Section 1 開発概論 ライブラリの構造と開発手法

About

ARToolKitは拡張現実感アプリケーションの開発に使用される世界も人気のあるライブラリです。 現在(2011年時点)、特に携帯電話……スマートフォン上で動作させることを重要視し様々なハードウェア及びソフトウェアのプラットフォームに移植されています。

ここで説明しているライブラリは ARToolKit Professinal を Android に移植したバージョンです。 このライブラリは、Android NDKAndroid SDKを用いるライブラリセットになっています。計算コア部分をAndroid NDK、それ以外をAndroid SDKという比較的簡単な実装方法から、全てAndroid NDKで実装する方法などを選択してアプリケーションを開発することになります。 そのため、Androidの開発について、Android SDKのみならずAndroid NDKの知識も必要になる場面があります。
なお、このライブラリはARToolKitのライセンスを購入する事で利用する事ができます。

ARToolKit for Android SDKコンポーネント

AndroidのほとんどのアプリケーションはJavaで開発され、Android SDKはそれをサポートするフレームワーク、豊富なクラスを提供しています。 また、これに加え、ネイティブ C/C++のコードベースのライブラリにアクセスできるAndroid NDKを使用することができます。 これにより、端末の持つパフォーマンスを最大限引き出す必要のある機能のために最適化する事ができます。

Android NDKを用いる一般的なアプローチは、JNIの命名スキームを使用たインターフェースを含むC/C++の共有ライブラリを構築することです。 Android SDKを用いたアプリケーションは、このライブラリをロードし、他のメソッドと同じように呼び出すことができます。

この方式を用いることで、ARToolKitのライブラリを移植することにより、Android上で動作させることが可能になりました。

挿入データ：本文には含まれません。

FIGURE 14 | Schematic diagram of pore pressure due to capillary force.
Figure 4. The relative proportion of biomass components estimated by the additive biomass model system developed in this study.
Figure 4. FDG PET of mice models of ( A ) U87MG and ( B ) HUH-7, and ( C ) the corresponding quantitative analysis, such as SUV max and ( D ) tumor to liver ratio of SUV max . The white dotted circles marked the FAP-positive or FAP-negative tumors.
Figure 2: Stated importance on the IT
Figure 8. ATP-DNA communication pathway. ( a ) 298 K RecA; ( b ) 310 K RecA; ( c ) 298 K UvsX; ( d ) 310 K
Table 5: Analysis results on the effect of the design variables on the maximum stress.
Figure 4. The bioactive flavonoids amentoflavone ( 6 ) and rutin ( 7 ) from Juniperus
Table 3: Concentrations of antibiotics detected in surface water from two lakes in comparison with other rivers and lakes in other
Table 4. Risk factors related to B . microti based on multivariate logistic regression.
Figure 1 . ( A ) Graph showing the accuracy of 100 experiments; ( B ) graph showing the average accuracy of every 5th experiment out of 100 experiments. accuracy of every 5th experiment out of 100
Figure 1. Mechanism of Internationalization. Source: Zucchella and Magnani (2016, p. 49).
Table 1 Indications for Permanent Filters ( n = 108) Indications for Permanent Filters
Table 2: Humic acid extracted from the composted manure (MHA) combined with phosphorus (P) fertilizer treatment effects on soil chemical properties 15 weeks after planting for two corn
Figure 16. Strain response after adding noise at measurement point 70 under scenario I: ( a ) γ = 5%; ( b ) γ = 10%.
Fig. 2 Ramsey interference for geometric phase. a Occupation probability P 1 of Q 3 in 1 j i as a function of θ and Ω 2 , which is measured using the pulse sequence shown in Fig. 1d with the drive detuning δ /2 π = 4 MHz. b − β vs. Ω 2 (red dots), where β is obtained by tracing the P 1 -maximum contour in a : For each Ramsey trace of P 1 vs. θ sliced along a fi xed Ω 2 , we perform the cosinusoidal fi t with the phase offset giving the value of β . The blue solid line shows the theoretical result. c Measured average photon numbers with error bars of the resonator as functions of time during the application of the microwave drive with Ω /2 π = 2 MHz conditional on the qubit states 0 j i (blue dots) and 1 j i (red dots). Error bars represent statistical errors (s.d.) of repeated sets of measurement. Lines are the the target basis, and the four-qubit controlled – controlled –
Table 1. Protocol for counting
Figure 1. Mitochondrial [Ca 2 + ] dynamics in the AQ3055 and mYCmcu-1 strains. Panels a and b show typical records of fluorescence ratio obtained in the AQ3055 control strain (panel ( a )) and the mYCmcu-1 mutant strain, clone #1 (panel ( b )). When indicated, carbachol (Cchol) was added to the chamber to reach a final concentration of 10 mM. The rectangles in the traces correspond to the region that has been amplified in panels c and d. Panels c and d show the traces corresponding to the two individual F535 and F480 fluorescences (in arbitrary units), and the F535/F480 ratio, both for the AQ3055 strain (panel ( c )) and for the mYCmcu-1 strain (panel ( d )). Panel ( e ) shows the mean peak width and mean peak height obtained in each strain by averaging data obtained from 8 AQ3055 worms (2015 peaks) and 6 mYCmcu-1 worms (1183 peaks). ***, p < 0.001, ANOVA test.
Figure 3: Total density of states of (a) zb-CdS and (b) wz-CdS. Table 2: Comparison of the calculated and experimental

ARToolKit for Android は、Androidアプリケーションの開発を可能にするために下記に示す C/C++ と Java の両方のコンポーネントが含まれています。

ARToolKit core modules
ARToolKitのコア部分です。画像からマーカーを検出し、位置などを計算する部分が含まれているネイティブなライブラリです。
ARToolKitWrapper
CとJNIインターフェースで、ARToolKitの機能やマーカー管理などの機能を含む、C++のラッパーライブラリです。主に下記のARBaseLibとあわせて使用します。
ARBaseLib
ARToolKitWrapperと通信するJavaのライブラリです。このクラスを使用してARToolKitのネイティブ機能に簡単にアクセスできるようになります。

ARBaseLibを利用したアプリケーションの構造をとても簡単にした図にすると下記のようになります。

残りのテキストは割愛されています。